Javascript is a harder language then most web development languages when you really get into it (OOP, inheritance, scope, first class functions, callbacks, closures, compile time errors). If you go into it thinking your going to save brain power you may be in for a rude awakening.

The advantage is you can do real time async stuff a lot better then with other frameworks.

> OOP, inheritance, scope, first class functions, callbacks, closures, compile time errors

How does any of that make it harder than "most web development languages"?

> The advantage is you can do real time async stuff a lot better then with other frameworks.

How so? AFAIK, the only difference is that in Javascript you can only do async stuff, you don't really have a choice.

OOP: This is done with Functions not Classes. Inheritance: Theres at least 3 different ways of doing this, 2 of them suck again use Functions instead of Classes. Scope: Variables outside a function are global and theres no block scoping. First Class Functions: This is not something most people are used to and can become confusing Calbacks: Callback Hell, you can shoot yourself in the foot and mess up your code if you don't put extra thought keeping things organized and thinking through async/sync Closures: Theres function scoping but not block scoping, this can be confusing if you're used to block scoping Compile Time Errors: Theres very few compile time errors. If you are using a Function that requires the "new" keyword and you forget it your code will still run and all sorts of wacky things will happen.

Yes other languages have these features but they are harder in Javascript, thats why Javascript is a harder language.

Look into Meteor.js - try doing that in PHP. That's how so. And you can write Sync code if you want to.

I know all this, but I still don't think it's any harder than other languages. I have been following Meteor since the beginning, but I'm not impressed anymore to be honest. Seeing the video for the first time was quite shocking, but in the end they didn't really deliver. Using it is still a pain.

> try doing that in PHP

Meh, PHP is still the king, and it will stay there for a long time. Languages and platforms with crazy features pop up every day, but that's not enough for actually getting things done. You need a community, mature libraries, and a healthy ecosystem in general.

If you want something challenging try Clojure. It is by far The Best Language (tm) IMO, but you still can't even build a website with it.
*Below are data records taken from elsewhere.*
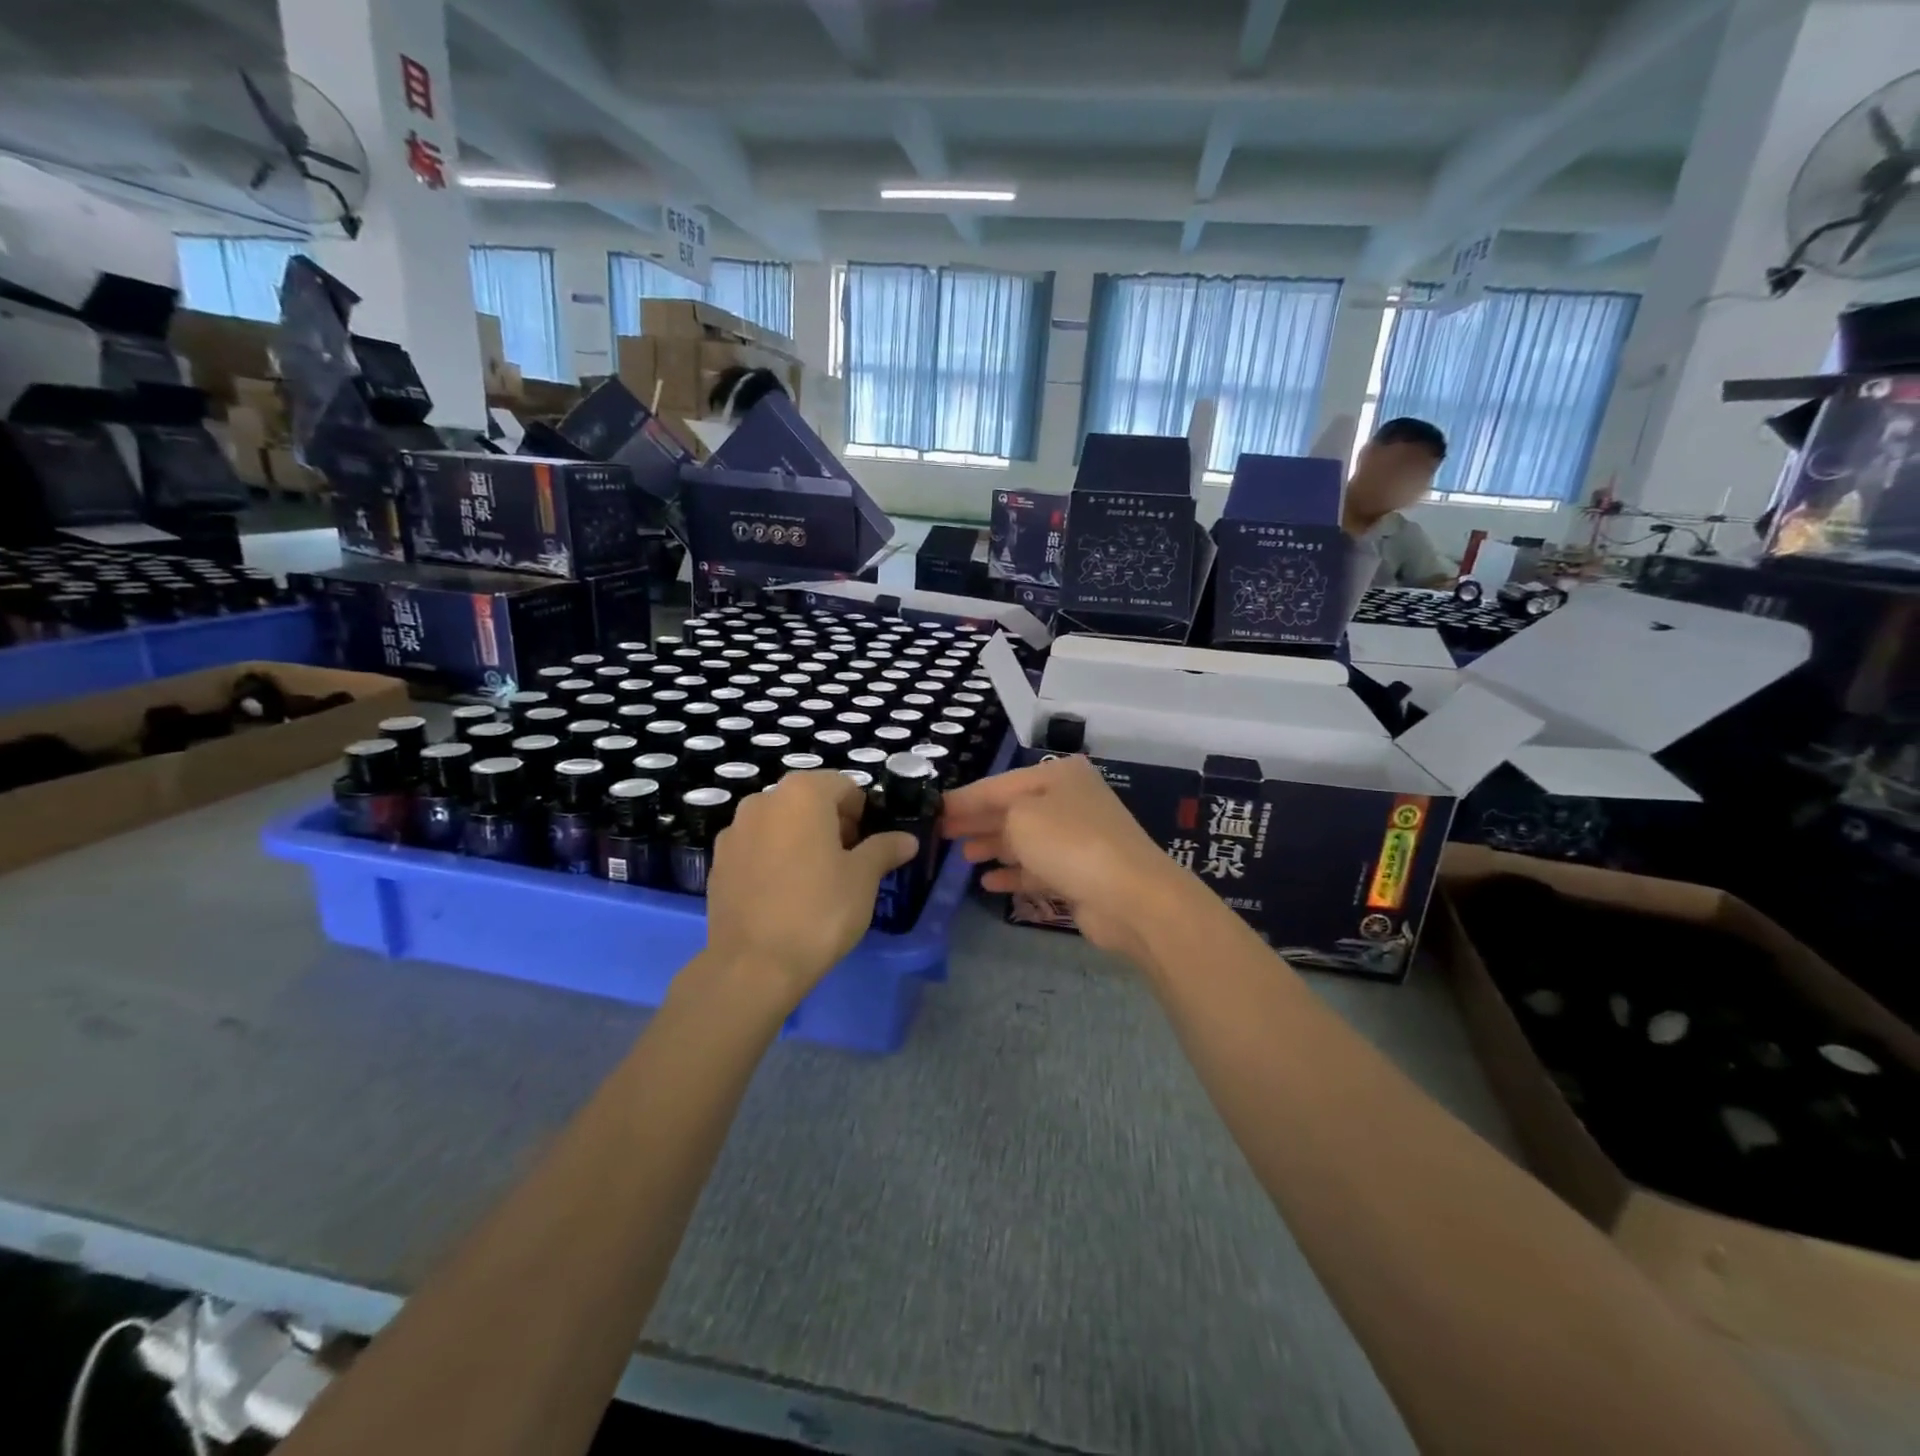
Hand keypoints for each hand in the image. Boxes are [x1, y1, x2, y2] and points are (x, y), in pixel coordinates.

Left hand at [702, 772, 917, 1008]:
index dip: (862, 813)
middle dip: (831, 824)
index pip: (843, 786)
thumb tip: (907, 840)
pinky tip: (782, 895)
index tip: (867, 846)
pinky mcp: (718, 862)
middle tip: (846, 864)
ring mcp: (734, 831)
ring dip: (800, 839)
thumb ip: (885, 849)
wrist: (753, 966)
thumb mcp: (863, 879)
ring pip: (780, 823)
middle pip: (808, 801)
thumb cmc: (819, 911)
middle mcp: (762, 801)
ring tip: (814, 881)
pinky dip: (773, 858)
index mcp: (802, 794)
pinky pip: (756, 848)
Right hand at [941, 755, 1195, 965]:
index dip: (963, 798)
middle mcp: (1069, 801)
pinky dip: (1014, 873)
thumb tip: (979, 822)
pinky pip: (1038, 869)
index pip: (998, 784)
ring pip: (1025, 840)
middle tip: (942, 834)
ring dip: (993, 846)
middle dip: (977, 821)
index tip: (933, 810)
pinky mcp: (1080, 874)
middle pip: (1012, 809)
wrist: (1130, 896)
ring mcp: (1077, 838)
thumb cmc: (1069, 843)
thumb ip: (992, 813)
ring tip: (962, 857)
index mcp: (1057, 775)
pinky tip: (988, 882)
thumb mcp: (1021, 815)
The only web framework available died and got separated into libraries, and everyone ends up wiring everything the way they can. Some people use Java libraries, some others reimplement everything. It's pretty messy.
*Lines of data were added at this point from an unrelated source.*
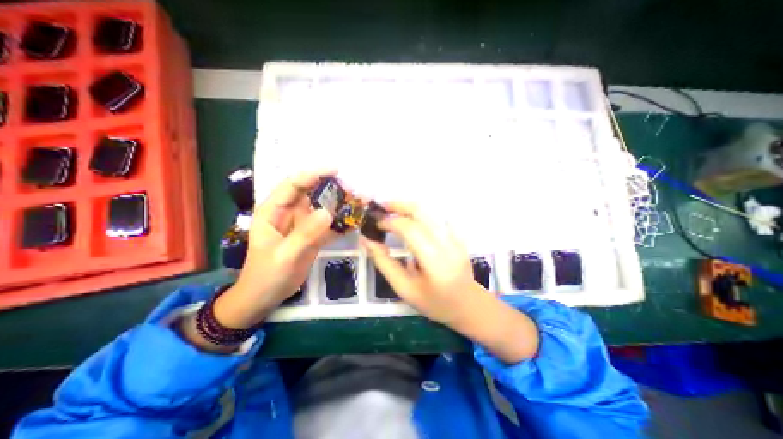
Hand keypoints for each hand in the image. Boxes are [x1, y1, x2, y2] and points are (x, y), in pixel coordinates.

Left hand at [213, 169, 338, 328]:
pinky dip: (340, 222)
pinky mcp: (312, 235)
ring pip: (322, 207)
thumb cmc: (267, 275)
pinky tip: (354, 222)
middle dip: (331, 187)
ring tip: (359, 202)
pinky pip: (327, 224)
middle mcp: (289, 212)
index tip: (336, 171)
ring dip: (339, 204)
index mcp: (273, 210)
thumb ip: (305, 234)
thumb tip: (328, 212)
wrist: (265, 296)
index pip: (293, 185)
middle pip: (311, 192)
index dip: (313, 175)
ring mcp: (302, 223)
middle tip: (353, 188)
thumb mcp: (285, 255)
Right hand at [360, 202, 538, 363]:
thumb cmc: (435, 303)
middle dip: (399, 205)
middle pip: (422, 212)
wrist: (468, 305)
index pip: (410, 229)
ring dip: (409, 208)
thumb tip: (367, 241)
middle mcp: (447, 243)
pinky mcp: (459, 235)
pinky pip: (438, 217)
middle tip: (382, 207)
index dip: (390, 222)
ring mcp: (456, 237)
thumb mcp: (405, 289)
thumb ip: (385, 264)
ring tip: (393, 211)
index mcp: (434, 261)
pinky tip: (412, 219)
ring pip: (430, 211)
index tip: (376, 224)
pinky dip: (421, 214)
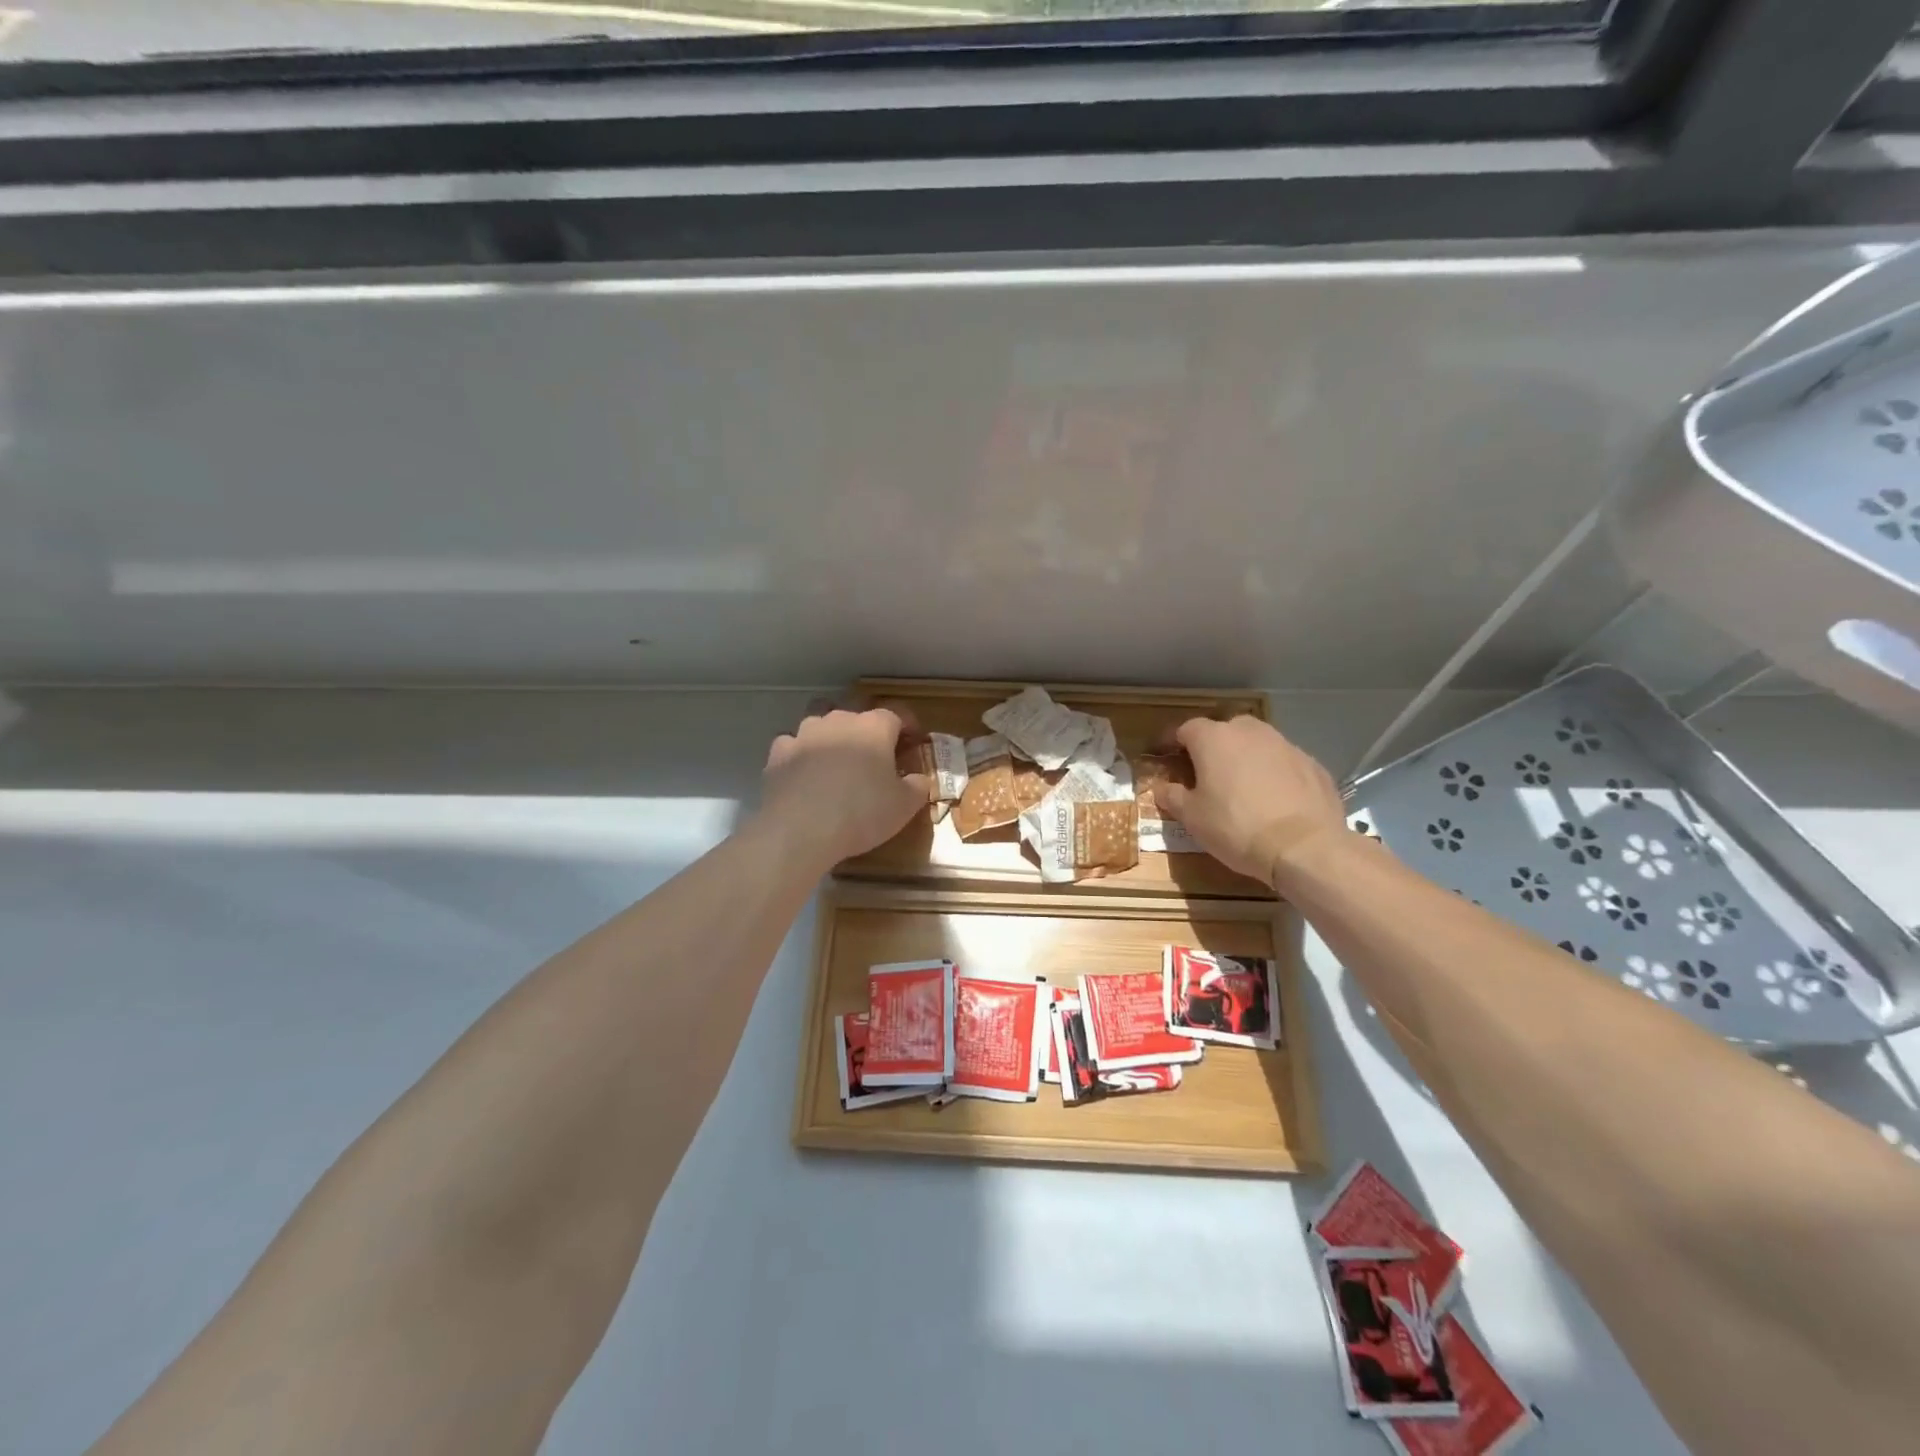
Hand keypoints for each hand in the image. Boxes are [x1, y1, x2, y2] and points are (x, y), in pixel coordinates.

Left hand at [754, 707, 931, 870]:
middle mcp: (839, 720)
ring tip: (837, 760)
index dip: (908, 725)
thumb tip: (919, 779)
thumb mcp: (904, 806)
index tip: (914, 741)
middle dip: (868, 728)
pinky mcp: (778, 753)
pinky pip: (793, 745)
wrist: (800, 829)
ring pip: (821, 723)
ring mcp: (805, 734)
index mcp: (874, 727)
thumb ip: (917, 786)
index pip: (897, 714)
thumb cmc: (862, 812)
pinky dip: (802, 754)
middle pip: (857, 713)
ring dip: (832, 736)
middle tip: (875, 754)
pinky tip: (805, 773)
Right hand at [1152, 716, 1349, 887]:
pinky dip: (1274, 774)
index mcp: (1214, 739)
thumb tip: (1162, 788)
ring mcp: (1285, 745)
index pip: (1186, 729)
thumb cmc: (1236, 827)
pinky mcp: (1312, 764)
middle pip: (1224, 731)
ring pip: (1257, 744)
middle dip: (1213, 747)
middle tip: (1206, 773)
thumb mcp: (1192, 818)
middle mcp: (1250, 732)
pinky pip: (1283, 762)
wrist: (1305, 846)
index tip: (1165, 756)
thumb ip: (1172, 797)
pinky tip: (1274, 799)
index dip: (1173, 742)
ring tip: (1242, 786)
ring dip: (1246, 758)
Most javascript code is actually synchronous. It is the event loop (xhr requests, timers, timeouts, etc.) that is async. TLDR, some parts of the language are sync, some are async
I've just kicked off my latest project using the MEAN stack.
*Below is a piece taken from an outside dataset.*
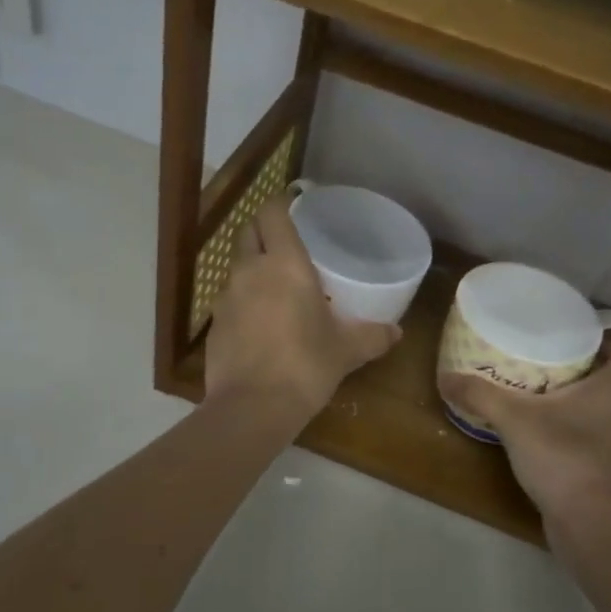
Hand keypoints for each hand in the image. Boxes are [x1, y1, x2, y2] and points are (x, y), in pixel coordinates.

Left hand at [203, 195, 400, 419]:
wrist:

The main advantage for using the stack has been a huge time saving in getting the project set up. NodeJS and express is hugely flexible about how you structure your source, which can also be a downfall in the additional mental load of deciding where stuff should go. MEAN does this for you.

The disadvantage has been where I want to do things differently from how MEAN is set up. For example, MEAN uses Bootstrap v2, I wanted Bootstrap v3. It was a slight faff updating it. It would probably be harder if you eg. wanted to use MySQL instead of MongoDB.

There is still a lot that you need to learn before you will get an app fully up and running, but with MEAN you can get cracking on stuff before you know it all. I don't know anything about Grunt yet, but can still use the Grunt file provided to run the server.

Well worth using in my opinion.

It's super simple to set up. We're actually thinking of doing a Firebase version of our tutorial, as there would be no local set up (other than hosting the static files).